How Seven Sisters Became a Fossil Collecting Site
The Seven Sisters cliff sequence is entirely the product of natural coastal erosion. No quarrying, engineering, or human disturbance has exposed the fossil-bearing layers here: the chalk cliffs are eroding because post-glacial sea levels are too high for the existing coastal geometry, and wave action at the cliff base has been undermining the chalk ever since. Each cliff fall deposits several cubic metres of fossil-bearing material onto the beach below, which is then worked by wave action over subsequent weeks and months. The undulating chalk cliff profile, with its famous eight peaks, results from headland retreat at varying rates depending on the thickness and hardness of the chalk in each section.

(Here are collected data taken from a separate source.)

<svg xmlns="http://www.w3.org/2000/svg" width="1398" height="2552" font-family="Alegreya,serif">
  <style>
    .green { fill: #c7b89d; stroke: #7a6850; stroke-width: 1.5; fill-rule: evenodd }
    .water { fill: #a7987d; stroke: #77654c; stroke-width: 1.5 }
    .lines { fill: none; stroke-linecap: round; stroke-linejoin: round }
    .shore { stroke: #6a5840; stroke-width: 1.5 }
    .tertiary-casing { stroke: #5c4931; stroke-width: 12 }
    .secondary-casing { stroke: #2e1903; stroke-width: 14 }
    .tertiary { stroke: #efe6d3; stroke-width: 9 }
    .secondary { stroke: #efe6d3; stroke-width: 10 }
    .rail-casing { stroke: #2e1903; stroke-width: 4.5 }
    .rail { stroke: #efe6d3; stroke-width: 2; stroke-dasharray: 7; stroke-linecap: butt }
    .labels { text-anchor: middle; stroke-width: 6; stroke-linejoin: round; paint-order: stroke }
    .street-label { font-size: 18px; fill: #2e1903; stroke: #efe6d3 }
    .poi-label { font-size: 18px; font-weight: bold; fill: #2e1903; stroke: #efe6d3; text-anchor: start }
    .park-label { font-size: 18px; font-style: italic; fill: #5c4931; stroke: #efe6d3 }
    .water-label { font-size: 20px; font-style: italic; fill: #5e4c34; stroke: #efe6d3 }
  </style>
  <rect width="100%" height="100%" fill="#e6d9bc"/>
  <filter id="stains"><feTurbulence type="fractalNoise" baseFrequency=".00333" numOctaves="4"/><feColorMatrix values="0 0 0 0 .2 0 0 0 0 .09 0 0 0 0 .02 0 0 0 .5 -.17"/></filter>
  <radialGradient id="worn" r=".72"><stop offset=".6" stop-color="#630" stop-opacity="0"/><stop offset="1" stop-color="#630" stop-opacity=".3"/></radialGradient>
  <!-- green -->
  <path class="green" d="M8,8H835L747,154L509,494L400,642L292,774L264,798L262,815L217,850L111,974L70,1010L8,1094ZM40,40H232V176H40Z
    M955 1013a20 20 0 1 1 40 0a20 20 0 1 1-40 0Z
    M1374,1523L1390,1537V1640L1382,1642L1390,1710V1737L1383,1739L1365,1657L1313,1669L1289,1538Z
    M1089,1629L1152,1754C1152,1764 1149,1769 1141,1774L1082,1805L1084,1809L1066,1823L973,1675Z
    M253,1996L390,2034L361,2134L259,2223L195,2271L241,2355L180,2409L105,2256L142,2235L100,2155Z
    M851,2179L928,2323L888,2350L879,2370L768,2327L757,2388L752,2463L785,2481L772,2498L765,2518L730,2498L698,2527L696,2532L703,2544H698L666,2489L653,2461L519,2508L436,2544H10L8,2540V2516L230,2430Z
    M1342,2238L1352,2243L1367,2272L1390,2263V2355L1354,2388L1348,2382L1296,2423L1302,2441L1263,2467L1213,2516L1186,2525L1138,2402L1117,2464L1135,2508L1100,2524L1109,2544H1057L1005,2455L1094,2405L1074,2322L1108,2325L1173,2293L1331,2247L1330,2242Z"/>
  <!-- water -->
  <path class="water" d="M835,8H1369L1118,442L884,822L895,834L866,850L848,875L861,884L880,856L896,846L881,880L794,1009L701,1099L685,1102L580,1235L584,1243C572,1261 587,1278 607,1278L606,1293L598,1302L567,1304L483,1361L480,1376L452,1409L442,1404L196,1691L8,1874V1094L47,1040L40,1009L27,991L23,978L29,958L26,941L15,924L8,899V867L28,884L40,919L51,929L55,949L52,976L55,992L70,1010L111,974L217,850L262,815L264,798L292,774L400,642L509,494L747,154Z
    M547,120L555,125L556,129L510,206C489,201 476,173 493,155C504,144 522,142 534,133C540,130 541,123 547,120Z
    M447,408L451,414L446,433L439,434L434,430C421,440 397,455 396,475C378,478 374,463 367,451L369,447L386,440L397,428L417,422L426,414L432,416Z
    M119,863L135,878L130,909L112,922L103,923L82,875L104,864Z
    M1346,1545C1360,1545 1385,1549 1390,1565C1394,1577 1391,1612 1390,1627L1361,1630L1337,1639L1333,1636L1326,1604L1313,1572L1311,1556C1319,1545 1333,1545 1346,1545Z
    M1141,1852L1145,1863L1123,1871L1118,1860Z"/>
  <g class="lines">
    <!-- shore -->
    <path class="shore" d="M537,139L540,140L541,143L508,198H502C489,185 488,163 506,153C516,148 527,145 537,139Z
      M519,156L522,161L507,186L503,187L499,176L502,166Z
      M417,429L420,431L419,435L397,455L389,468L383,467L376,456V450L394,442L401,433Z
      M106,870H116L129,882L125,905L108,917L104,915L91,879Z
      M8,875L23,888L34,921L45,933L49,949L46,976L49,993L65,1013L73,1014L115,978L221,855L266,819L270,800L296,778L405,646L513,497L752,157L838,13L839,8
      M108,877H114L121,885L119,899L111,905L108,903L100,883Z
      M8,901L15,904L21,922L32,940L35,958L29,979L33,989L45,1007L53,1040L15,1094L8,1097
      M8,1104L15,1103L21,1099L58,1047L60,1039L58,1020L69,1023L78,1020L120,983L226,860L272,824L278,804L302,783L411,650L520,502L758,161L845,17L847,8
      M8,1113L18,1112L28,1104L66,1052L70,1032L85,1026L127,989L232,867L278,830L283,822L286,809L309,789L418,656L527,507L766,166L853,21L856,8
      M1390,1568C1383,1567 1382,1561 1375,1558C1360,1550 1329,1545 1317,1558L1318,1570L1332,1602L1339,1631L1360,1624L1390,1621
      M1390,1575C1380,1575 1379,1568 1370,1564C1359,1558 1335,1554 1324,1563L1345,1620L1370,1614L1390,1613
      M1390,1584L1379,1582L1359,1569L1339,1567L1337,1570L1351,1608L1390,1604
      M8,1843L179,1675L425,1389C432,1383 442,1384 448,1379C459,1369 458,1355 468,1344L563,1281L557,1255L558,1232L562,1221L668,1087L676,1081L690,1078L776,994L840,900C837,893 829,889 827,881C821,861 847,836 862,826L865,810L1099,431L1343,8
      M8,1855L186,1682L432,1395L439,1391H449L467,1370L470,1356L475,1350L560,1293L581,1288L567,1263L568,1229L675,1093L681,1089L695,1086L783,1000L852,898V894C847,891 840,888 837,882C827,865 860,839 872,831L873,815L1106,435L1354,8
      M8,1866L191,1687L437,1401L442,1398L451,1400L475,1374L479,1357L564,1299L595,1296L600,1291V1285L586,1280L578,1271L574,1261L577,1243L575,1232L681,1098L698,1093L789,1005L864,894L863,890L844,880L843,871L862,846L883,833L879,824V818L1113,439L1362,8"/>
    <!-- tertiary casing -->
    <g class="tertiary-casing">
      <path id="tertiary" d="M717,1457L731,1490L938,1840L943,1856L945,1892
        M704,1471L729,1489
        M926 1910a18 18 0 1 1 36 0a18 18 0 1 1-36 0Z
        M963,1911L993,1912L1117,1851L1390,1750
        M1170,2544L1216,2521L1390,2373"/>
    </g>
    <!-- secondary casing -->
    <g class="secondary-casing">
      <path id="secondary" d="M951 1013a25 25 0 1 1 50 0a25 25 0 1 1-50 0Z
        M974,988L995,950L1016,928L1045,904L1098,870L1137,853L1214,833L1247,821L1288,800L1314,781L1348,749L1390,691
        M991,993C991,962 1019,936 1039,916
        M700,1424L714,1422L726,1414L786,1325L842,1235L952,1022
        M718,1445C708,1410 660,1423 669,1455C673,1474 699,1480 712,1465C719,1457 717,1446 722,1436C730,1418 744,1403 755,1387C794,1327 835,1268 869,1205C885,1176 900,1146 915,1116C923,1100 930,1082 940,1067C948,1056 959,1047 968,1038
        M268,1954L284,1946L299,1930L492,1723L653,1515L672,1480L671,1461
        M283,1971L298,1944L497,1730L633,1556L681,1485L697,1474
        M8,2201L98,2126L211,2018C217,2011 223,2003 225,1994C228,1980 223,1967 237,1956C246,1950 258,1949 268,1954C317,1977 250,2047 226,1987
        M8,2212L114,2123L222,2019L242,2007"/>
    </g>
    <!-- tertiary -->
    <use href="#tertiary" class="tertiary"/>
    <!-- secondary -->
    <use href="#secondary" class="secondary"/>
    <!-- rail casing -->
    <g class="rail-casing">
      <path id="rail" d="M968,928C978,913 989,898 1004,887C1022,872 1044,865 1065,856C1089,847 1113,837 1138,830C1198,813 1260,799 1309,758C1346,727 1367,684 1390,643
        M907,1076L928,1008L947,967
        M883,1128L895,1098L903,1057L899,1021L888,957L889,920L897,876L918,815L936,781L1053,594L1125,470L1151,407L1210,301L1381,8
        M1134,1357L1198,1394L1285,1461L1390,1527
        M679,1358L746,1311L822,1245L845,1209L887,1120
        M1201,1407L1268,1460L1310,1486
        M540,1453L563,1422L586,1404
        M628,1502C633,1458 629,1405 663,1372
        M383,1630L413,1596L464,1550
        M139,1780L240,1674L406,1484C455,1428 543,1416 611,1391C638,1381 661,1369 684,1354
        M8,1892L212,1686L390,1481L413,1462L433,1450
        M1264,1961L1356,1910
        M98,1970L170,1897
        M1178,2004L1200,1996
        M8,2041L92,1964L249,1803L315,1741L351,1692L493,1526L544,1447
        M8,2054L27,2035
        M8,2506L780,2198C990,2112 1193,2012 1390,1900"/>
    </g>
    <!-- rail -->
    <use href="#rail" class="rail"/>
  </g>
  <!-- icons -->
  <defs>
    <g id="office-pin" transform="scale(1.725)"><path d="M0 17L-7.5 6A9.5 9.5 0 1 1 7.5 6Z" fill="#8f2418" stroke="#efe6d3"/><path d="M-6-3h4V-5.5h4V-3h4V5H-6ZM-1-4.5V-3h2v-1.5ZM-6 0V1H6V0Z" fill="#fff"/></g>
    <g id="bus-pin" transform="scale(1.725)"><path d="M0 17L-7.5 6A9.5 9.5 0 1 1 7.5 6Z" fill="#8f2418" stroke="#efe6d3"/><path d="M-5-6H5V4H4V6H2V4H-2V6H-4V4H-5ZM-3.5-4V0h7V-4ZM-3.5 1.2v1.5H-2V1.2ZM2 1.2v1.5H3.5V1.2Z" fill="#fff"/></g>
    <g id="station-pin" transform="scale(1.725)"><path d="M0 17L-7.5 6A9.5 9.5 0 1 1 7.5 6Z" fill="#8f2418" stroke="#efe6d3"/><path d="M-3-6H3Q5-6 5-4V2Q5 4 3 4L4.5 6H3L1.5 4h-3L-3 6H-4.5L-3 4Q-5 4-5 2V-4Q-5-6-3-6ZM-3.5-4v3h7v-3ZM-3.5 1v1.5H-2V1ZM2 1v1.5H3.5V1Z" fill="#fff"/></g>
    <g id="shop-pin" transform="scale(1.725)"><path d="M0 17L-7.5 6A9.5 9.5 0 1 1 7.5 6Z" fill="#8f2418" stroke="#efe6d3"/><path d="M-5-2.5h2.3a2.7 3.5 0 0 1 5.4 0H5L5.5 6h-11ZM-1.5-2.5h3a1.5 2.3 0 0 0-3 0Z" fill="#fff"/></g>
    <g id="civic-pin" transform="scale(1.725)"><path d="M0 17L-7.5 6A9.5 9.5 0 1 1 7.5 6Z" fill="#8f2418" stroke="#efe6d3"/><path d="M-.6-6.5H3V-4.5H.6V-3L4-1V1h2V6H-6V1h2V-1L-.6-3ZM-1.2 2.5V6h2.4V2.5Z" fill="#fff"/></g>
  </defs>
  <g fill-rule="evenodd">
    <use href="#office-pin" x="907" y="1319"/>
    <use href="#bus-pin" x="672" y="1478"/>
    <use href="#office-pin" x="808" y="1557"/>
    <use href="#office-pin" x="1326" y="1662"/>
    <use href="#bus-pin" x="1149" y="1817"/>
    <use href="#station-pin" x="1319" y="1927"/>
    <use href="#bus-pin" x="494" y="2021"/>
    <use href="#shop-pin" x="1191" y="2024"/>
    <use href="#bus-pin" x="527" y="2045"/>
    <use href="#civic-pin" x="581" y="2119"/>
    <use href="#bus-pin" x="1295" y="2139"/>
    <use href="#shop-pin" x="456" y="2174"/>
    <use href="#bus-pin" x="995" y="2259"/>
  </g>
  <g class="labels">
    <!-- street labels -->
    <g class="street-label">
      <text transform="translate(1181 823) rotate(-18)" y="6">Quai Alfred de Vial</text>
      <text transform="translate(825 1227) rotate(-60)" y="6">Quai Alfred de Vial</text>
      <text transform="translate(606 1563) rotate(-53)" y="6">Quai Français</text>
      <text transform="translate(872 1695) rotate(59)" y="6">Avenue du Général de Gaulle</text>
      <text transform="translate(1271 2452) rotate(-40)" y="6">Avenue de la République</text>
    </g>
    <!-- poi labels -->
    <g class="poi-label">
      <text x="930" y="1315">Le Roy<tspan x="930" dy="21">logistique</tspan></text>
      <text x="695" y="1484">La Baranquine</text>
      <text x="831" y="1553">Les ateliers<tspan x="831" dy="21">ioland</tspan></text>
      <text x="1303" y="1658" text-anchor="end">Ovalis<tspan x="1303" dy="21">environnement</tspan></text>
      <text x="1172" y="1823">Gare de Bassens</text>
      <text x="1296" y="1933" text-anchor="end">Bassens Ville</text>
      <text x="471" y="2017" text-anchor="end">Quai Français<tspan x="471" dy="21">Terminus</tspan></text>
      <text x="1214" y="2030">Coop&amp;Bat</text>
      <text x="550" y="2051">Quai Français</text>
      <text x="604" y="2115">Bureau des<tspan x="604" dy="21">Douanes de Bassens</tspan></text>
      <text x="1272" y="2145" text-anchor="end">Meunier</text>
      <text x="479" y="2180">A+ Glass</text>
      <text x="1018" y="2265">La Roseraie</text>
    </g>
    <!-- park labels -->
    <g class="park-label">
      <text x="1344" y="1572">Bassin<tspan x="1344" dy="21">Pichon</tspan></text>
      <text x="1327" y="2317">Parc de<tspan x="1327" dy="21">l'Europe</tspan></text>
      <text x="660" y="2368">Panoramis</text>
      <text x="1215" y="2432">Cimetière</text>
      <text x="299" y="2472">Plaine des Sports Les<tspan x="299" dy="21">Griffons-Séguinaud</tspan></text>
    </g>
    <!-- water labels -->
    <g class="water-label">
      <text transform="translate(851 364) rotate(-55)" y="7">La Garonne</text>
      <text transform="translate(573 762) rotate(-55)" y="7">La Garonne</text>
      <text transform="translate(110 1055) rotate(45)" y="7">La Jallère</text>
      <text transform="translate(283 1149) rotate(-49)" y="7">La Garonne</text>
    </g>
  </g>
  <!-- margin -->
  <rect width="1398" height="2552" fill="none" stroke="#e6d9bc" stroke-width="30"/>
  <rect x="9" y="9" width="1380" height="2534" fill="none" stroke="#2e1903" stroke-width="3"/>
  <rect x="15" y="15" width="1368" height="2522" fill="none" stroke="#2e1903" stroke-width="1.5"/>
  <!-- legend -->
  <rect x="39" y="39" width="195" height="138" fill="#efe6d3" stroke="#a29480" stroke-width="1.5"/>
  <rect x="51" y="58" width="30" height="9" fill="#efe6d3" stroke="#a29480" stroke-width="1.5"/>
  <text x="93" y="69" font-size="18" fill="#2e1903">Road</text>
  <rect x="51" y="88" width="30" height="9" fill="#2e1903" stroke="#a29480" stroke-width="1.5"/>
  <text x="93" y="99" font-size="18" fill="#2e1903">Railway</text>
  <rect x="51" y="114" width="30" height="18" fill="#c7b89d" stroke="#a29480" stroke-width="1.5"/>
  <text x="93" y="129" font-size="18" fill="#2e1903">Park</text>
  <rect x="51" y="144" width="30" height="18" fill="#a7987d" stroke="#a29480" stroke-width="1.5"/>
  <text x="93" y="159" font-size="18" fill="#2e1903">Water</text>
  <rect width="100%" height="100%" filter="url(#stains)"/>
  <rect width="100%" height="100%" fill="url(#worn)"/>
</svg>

Collecting Rules and Regulations
Is Fossil Collecting Allowed?
Surface collecting from the beach and foreshore at Seven Sisters is permitted and free. Personal, non-commercial collection of loose material from the beach is legal under UK law. The cliffs and foreshore are within Seven Sisters Country Park and the South Downs National Park. The chalk cliffs are SSSI designated for their geological and biological importance. Under SSSI regulations, you must not hammer or chisel in-situ cliff or bedrock. Picking up loose material from fallen chalk blocks on the beach and collecting from the foreshore surface is the accepted method.
Recommended Tools
A geological hammer and chisel for splitting loose chalk blocks on the beach are useful; do not use them on the standing cliff face. A hand lens for examining small fossils in the fine chalk matrix, a stiff brush for clearing debris, and padded containers for transporting chalk specimens (which can be fragile) are all worth bringing. Chalk fossils may need consolidation with a dilute adhesive if the matrix is crumbly.
Safety
The Seven Sisters cliffs are among the most actively eroding in England. Cliff falls occur without warning at any time of year and can involve large volumes of chalk. Never stand directly at the cliff base or below any overhanging material. The safest approach is to collect from chalk blocks that have already fallen and moved clear of the cliff by wave action. Incoming tides can cut off the beach below the cliffs; check tide times before committing to a long walk along the cliff base and plan your return before the sea reaches the foot of the chalk.